#### Required action:
Report, as a bare number, how many lines in the data contain "have".

#### Exercise data:
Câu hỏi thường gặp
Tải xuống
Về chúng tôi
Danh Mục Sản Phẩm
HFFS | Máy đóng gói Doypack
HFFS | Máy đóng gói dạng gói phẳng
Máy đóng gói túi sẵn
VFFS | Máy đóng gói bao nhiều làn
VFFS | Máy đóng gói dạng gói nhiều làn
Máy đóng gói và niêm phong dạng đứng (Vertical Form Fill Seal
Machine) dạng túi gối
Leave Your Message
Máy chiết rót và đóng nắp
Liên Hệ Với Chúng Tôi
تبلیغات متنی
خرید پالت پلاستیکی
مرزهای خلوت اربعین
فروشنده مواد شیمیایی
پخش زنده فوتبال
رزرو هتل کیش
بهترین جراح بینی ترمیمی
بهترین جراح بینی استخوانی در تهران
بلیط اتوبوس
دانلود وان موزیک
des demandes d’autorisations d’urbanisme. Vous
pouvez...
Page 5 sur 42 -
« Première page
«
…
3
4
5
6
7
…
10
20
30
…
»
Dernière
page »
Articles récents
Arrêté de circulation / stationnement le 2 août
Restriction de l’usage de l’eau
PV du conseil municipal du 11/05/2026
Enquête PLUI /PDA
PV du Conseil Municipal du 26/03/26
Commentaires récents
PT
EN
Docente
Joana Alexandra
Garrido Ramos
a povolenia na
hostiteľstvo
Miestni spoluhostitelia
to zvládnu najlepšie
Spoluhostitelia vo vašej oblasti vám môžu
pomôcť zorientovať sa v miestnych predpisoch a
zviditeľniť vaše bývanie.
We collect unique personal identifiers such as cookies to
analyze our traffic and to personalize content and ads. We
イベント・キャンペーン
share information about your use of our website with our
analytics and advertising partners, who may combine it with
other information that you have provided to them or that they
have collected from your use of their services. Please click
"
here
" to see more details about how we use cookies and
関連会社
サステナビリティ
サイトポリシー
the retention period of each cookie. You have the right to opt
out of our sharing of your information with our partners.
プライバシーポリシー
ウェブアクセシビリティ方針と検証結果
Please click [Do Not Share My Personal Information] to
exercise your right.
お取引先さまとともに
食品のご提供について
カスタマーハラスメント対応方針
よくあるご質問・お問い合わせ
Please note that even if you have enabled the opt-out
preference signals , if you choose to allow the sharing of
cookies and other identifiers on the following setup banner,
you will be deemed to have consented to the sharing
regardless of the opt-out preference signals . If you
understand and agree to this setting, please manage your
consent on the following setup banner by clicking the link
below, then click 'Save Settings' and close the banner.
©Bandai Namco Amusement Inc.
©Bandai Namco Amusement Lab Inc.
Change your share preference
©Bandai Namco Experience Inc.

#### Task response:
5